In the Longstaff and Schwartz method of pricing American options, what is the point of the regressions at each step?

The goal is to approximate an optimal stopping time for each path. However, why approximate, when you can get an exact stopping time for each path by just ... you know ... using the values you've simulated to figure out when the best stopping time is?

For example, say the maturity is $T$, and at time $T - 1$, we want to estimate the continuation value for each path. But I already know what the continuation value is for each path, I know it exactly, I just use what the stock value for that particular path is, and then calculate what my option payoff will be in the next period. Why do I need to use regression? What is the point?

• The method you propose involves insight into the future, which is not realistic and results in large overestimation of the value of the option (try it). The LS method forms an estimate using only past data, which is key to a fair valuation. Jun 16 '18 at 16:39
• @AlexC that's not entirely true since the dependent variable in the training data for the cross sectional regression is the discounted one-step-ahead cashflow. The algorithm does indeed look ahead since it uses that path's realized continuation value, but most of the data are from independent simulations. Jun 16 '18 at 17:34
• The answer is: Read the L&S paper carefully, This is explained pertty well in there. Jun 16 '18 at 17:36
• people.math.ethz.ch/~hjfurrer/teaching/… Jun 16 '18 at 17:38
• This is a classic paper that is very easy to follow, so it's a must read for anyone interested in these things. I think that it will definitely help you more if you read the paper, than getting an easy shortcut to the exact page from me. Of course be free to seek lazy shortcuts and insulting other people. But take it from me, no one will ever hire someone with your personality, so there's no point really for you being here. Jun 16 '18 at 23:02

You are mixing up the realization of a random variable with its expected value at a certain stage.

Let's say you are at path $i$ and time step $t_j$, what you want is not the realization of the stock at $t_{j+1}$ but rather its expected value at $t_{j+1}$ conditional on the info you have up to $t_j$.

The brute force approach here would be to do a (nested) Monte Carlo starting at $t_j$ to get this expectation, which is very costly in terms of computing power.

Longstaff and Schwarz' approach uses a regression to kind of extract this info from all realizations $t_{j+1}$ across all paths.

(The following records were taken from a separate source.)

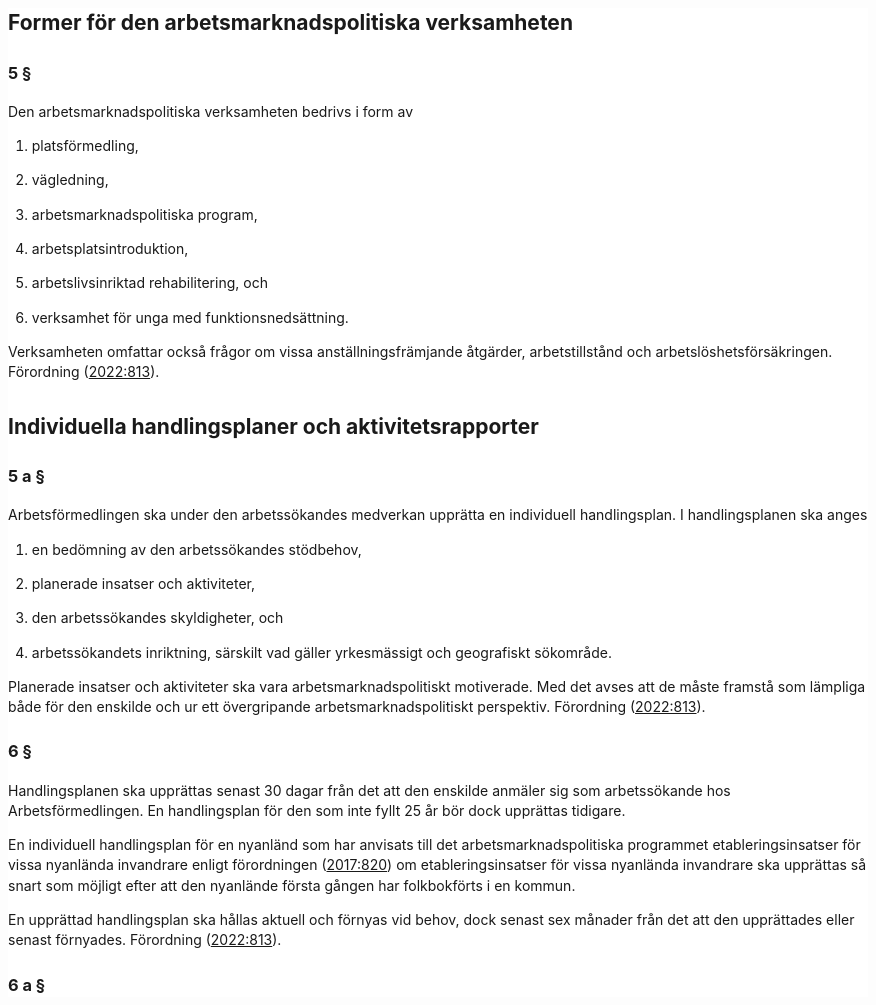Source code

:## Former för den arbetsmarknadspolitiska verksamheten

### 5 §

Den arbetsmarknadspolitiska verksamheten bedrivs i form av

1. platsförmedling,

2. vägledning,

3. arbetsmarknadspolitiska program,

4. arbetsplatsintroduktion,

5. arbetslivsinriktad rehabilitering, och

6. verksamhet för unga med funktionsnedsättning.

Verksamheten omfattar också frågor om vissa anställningsfrämjande åtgärder, arbetstillstånd och arbetslöshetsförsäkringen. Förordning ([2022:813](https://selex.se/eli/sfs/2022/813)).

## Individuella handlingsplaner och aktivitetsrapporter

### 5 a §

Arbetsförmedlingen ska under den arbetssökandes medverkan upprätta en individuell handlingsplan. I handlingsplanen ska anges

1. en bedömning av den arbetssökandes stödbehov,

2. planerade insatser och aktiviteter,

3. den arbetssökandes skyldigheter, och

4. arbetssökandets inriktning, särskilt vad gäller yrkesmässigt och geografiskt sökområde.

Planerade insatser och aktiviteter ska vara arbetsmarknadspolitiskt motiverade. Med det avses att de måste framstå som lämpliga både för den enskilde och ur ett övergripande arbetsmarknadspolitiskt perspektiv. Förordning ([2022:813](https://selex.se/eli/sfs/2022/813)).

### 6 §

Handlingsplanen ska upprättas senast 30 dagar från det att den enskilde anmäler sig som arbetssökande hos Arbetsförmedlingen. En handlingsplan för den som inte fyllt 25 år bör dock upprättas tidigare.

En individuell handlingsplan för en nyanländ som har anvisats till det arbetsmarknadspolitiska programmet etableringsinsatser för vissa nyanlända invandrare enligt förordningen ([2017:820](https://selex.se/eli/sfs/2017/820)) om etableringsinsatser för vissa nyanlända invandrare ska upprättas så snart som möjligt efter att den nyanlände första gången har folkbokförts i en kommun.

En upprättad handlingsplan ska hållas aktuell och förnyas vid behov, dock senast sex månader från det att den upprättades eller senast förnyades. Förordning ([2022:813](https://selex.se/eli/sfs/2022/813)).

### 6 a §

I won't go further into the details. As everybody said in the comments, the paper is a must read and is very well explained using a simple example. If anything is unclear for you in the paper then everybody here will be happy to help.

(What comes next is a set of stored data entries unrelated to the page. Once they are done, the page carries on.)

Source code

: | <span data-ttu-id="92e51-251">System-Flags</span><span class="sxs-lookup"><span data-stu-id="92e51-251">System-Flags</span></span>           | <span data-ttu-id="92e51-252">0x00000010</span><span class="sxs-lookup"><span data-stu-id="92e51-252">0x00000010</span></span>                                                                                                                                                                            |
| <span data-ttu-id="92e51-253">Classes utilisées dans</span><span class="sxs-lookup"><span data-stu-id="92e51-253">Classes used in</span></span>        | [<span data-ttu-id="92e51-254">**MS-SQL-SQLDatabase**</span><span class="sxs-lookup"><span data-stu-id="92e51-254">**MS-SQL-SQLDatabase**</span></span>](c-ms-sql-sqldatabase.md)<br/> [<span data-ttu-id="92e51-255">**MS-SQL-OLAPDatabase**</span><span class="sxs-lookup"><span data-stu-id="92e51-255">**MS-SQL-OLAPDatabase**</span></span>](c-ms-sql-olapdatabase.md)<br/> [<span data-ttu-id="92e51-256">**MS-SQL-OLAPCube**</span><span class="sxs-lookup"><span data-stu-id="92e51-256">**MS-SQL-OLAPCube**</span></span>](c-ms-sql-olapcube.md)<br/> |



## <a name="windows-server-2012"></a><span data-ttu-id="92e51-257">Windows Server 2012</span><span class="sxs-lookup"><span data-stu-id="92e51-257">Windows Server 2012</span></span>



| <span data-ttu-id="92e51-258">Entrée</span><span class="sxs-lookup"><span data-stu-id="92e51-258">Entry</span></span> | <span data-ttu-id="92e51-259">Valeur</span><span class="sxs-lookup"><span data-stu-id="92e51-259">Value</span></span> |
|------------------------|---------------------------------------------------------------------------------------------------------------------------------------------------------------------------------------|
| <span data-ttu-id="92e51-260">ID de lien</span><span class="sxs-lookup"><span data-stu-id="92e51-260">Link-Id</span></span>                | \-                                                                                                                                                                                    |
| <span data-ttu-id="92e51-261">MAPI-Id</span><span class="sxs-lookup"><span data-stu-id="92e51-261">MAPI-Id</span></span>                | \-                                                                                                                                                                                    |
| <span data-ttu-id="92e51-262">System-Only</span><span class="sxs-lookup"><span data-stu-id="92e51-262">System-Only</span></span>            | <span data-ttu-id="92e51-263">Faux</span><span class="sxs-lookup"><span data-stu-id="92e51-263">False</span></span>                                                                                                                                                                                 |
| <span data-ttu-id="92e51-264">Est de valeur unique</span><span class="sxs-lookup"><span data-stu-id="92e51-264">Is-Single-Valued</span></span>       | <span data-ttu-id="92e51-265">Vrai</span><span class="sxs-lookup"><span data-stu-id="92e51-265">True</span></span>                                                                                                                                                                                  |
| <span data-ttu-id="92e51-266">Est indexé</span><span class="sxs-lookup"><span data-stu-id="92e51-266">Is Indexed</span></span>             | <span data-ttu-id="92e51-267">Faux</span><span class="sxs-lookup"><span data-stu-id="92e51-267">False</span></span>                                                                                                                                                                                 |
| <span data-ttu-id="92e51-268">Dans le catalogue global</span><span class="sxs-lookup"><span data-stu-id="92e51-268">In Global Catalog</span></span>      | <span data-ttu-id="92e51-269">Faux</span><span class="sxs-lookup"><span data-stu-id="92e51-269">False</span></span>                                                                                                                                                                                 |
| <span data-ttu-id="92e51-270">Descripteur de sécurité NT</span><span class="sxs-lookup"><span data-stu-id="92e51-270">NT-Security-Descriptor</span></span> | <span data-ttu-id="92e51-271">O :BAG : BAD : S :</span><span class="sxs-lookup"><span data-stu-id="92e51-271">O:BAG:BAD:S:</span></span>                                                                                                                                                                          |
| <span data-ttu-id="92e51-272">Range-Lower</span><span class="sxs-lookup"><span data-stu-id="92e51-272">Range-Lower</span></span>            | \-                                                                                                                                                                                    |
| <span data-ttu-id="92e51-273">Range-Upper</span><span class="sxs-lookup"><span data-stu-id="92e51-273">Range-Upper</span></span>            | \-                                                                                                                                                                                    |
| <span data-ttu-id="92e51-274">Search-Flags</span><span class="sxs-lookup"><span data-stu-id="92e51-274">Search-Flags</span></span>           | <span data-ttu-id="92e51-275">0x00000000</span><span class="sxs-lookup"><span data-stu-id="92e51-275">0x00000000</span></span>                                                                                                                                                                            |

• Actually it's not clear at all, and I think it's a legit question. Why do we need regression to infer a value we already have in the simulation? We want to fit a polynomial with the minimum least square error. If the error is 0, we are just using the exact data as if we were not having a polynomial. So why do we need the error?
– asdf
Feb 1 '21 at 2:40
• Of course it's a legit question :) But, I don't agree with you when you say that we already have the value in the simulation. What we want is the conditional expectation of $X(t_{j+1})$ knowing that the value of $X(t_j)$ is say $x_j$. We don't have this in the simulation, we simply have the realization along each Monte Carlo path. Other numerical methods are better suited to american options. For example, with trees, you have the conditional probas at each node (cond. on the value at that node). This is not the case of MC. MC is useful for american options only when you have many underlyings. Feb 9 '21 at 10:40
• Exactly. But I feel the right answer to this question should involve Snell envelopes.
– asdf
Feb 9 '21 at 14:11
• The aim of my answer wasn't to get into the technical detail, but rather to give an intuition about what the regression aims to do and why. Please feel free to add a new, more technically involved answer if you think it'll help clarify things. Feb 9 '21 at 14:31
• Hehe, if I'm here is because I don't know the details :p
– asdf
Feb 9 '21 at 17:57